A auxiliar administrativo Adriana Ribeiro, mãe de Tatiana Ribeiro, divide a mesma angústia. “A gente sonha para os filhos uma vida melhor do que a nossa. Na minha época, o auge era ter ensino médio. Agora, tem que ter curso superior para vencer na vida. Eu vou fazer de tudo para ela conseguir”, afirma. “Às vezes escuto as conversas dos meus pais, preocupados.

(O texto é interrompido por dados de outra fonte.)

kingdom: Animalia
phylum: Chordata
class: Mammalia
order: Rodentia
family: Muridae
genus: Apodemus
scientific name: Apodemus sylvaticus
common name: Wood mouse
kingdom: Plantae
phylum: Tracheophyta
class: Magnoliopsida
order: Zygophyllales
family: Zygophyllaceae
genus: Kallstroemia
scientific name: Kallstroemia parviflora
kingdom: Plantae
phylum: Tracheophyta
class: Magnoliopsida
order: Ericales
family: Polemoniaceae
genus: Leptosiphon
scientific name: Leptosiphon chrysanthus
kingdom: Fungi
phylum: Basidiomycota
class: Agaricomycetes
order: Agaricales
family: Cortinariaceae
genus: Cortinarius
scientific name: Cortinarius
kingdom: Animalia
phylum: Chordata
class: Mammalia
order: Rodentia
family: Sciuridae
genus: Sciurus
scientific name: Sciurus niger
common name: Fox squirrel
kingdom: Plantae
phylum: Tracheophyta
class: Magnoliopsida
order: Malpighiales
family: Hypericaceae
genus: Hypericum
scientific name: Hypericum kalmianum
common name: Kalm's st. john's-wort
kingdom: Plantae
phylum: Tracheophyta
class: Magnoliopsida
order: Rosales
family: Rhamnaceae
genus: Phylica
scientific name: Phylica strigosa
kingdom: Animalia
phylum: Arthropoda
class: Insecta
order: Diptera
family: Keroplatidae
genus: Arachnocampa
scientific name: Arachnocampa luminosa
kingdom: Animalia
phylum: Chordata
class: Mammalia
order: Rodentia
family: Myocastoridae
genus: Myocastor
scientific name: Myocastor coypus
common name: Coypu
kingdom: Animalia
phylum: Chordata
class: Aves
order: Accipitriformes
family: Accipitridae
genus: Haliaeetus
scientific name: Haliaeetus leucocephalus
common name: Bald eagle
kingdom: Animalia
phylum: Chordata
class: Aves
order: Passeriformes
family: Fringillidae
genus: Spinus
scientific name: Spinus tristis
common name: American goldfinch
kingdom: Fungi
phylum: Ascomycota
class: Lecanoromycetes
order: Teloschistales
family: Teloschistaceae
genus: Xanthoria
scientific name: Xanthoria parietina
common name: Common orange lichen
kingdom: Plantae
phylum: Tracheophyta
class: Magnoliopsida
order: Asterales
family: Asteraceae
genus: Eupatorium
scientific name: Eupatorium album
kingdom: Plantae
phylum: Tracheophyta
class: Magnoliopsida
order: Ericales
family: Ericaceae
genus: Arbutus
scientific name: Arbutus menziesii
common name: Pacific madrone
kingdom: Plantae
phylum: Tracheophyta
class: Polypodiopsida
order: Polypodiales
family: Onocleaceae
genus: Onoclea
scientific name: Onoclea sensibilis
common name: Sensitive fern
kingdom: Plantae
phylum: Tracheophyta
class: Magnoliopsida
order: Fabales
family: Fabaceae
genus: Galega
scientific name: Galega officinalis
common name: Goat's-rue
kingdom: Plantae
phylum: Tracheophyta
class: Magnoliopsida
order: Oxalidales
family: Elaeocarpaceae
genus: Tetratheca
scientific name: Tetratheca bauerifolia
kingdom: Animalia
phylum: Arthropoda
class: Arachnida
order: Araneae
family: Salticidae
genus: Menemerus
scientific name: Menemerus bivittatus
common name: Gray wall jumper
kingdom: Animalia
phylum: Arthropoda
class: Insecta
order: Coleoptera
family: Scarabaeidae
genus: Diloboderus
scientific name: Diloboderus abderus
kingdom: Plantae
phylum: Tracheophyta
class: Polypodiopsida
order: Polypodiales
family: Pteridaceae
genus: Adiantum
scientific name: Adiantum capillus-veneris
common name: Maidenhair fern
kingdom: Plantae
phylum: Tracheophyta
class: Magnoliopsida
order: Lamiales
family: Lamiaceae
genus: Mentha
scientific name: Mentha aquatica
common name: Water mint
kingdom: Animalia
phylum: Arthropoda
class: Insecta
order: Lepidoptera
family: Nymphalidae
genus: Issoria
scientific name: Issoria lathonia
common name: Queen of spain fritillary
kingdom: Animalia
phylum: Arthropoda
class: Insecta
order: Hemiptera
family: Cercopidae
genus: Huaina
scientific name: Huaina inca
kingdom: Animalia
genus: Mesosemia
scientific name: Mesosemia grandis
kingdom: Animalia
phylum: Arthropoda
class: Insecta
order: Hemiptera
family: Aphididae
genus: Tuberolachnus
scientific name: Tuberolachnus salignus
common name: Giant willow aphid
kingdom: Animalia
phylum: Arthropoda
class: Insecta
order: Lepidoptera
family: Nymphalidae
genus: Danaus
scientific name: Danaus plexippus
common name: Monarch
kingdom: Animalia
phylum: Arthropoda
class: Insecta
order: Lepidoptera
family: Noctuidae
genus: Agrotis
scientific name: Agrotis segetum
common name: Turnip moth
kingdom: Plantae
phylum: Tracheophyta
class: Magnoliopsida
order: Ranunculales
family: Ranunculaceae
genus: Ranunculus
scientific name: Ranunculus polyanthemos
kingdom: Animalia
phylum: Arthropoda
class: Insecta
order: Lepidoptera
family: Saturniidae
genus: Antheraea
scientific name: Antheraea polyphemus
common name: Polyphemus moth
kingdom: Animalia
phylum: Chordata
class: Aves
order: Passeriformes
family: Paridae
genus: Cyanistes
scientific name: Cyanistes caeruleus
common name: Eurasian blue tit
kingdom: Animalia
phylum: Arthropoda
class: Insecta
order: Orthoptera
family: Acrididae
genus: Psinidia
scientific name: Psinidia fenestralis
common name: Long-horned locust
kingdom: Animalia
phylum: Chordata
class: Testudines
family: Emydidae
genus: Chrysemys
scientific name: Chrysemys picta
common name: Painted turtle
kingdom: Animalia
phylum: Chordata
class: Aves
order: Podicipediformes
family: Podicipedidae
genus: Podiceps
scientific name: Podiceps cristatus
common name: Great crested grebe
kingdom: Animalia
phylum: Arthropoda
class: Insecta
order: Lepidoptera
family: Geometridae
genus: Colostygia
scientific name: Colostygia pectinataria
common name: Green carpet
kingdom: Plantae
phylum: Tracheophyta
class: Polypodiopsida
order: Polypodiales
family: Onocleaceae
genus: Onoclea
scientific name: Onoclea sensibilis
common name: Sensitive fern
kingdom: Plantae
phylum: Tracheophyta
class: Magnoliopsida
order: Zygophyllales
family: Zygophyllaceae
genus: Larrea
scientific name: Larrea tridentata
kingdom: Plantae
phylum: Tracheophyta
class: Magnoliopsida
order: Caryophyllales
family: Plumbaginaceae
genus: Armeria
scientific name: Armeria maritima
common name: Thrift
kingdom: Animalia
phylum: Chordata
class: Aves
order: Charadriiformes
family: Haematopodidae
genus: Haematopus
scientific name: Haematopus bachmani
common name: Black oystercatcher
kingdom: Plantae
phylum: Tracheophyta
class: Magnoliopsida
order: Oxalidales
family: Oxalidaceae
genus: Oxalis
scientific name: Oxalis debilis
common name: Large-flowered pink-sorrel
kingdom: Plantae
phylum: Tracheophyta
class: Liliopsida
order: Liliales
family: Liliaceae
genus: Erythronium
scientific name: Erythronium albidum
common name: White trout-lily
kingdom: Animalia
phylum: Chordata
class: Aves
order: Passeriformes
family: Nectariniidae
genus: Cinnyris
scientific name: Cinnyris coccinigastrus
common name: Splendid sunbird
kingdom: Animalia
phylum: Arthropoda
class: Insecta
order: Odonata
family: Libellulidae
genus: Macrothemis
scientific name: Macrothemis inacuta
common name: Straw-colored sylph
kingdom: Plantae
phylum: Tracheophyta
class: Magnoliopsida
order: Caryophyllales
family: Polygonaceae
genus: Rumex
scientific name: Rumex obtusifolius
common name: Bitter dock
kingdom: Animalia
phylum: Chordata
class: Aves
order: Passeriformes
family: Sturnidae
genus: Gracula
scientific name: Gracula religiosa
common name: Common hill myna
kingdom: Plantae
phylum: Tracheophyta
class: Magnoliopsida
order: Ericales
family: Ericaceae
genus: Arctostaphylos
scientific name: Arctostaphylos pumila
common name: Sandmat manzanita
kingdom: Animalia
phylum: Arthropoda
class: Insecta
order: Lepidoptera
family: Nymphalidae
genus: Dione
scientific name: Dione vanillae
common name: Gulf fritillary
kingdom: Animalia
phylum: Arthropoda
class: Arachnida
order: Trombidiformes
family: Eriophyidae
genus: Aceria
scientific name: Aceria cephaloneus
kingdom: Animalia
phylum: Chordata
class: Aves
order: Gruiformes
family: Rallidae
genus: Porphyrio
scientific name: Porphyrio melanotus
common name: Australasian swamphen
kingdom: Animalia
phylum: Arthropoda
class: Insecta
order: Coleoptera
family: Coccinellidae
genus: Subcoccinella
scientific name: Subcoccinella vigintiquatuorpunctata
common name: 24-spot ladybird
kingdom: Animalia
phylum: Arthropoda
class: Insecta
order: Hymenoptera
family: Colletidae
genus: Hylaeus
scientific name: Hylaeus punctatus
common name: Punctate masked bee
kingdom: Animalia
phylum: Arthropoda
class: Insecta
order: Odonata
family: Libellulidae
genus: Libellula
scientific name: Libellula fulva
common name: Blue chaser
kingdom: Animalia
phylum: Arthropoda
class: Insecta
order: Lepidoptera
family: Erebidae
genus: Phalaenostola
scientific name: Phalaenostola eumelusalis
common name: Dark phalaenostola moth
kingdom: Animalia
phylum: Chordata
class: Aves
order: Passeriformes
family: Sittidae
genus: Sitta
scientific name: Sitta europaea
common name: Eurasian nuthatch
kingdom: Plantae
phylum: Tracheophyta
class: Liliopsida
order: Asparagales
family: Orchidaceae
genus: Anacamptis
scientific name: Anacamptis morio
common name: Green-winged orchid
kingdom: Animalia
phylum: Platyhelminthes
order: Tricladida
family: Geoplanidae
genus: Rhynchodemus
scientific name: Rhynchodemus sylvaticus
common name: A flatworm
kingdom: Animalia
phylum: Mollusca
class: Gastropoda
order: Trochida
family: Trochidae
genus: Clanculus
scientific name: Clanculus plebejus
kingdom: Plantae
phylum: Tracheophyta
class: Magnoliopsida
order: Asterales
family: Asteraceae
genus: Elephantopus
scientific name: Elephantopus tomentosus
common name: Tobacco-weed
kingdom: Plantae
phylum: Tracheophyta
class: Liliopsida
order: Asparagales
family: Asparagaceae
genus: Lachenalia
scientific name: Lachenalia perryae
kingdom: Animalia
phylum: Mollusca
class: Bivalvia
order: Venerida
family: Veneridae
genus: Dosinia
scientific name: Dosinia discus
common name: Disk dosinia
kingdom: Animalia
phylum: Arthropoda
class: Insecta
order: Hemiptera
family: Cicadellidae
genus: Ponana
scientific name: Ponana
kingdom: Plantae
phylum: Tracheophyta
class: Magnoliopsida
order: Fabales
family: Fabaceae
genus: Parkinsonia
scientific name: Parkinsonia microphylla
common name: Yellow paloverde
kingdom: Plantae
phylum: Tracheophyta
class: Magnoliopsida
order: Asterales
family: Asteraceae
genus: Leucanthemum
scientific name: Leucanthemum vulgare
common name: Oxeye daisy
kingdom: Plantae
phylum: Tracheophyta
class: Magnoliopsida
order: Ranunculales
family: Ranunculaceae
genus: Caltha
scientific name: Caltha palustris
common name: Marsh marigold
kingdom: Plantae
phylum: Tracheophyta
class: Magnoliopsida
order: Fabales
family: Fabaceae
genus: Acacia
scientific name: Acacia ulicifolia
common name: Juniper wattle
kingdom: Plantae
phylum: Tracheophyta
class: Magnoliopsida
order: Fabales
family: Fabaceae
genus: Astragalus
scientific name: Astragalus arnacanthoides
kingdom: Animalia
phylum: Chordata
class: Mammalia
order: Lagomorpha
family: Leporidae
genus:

É muito triste”, lamenta Tatiana.

Para a coordenadora de trilhas de desenvolvimento individual e especialista em carreiras da Faculdade IBS/FGV Elma Santiago, o mais angustiante é que os pais veem no curso superior a garantia de um bom emprego. “O que mais pesa é a sensação de impotência e incapacidade de fazer algo para realizar o sonho de formar o filho. O acesso está cada vez mais restrito.

Até mesmo para os financiamentos privados é difícil conseguir um fiador, com tanta gente desempregada. Apesar de tudo, a família jamais pode desanimar. Tem que acreditar sempre que as coisas vão melhorar”, destaca. (QA)

Mãe pediu para ser demitida só para ajudar a filha com o FGTS

A dificuldade de acesso à universidade também atropela o sonho dos pais que, embora façam tudo para financiar os estudos dos filhos, nem sempre conseguem o suficiente. Até mesmo colocar o emprego em risco está entre as opções. Endividada, M.S. S., que pediu para não ter o nome divulgado, fez um acordo com a empresa em que trabalha para que fosse mandada embora e conseguisse dinheiro para limpar o nome e ser fiadora da filha, que tenta uma linha de financiamento privado. “Foi o único jeito. Usei meu FGTS para quitar minhas dívidas e limpar meu nome. Foi tudo na confiança, mas a qualquer momento eles podem me dispensar, porque estou lá sem carteira assinada”, conta.

O esforço da mãe ainda não foi recompensado. A filha não foi aprovada em nenhuma linha de crédito privado.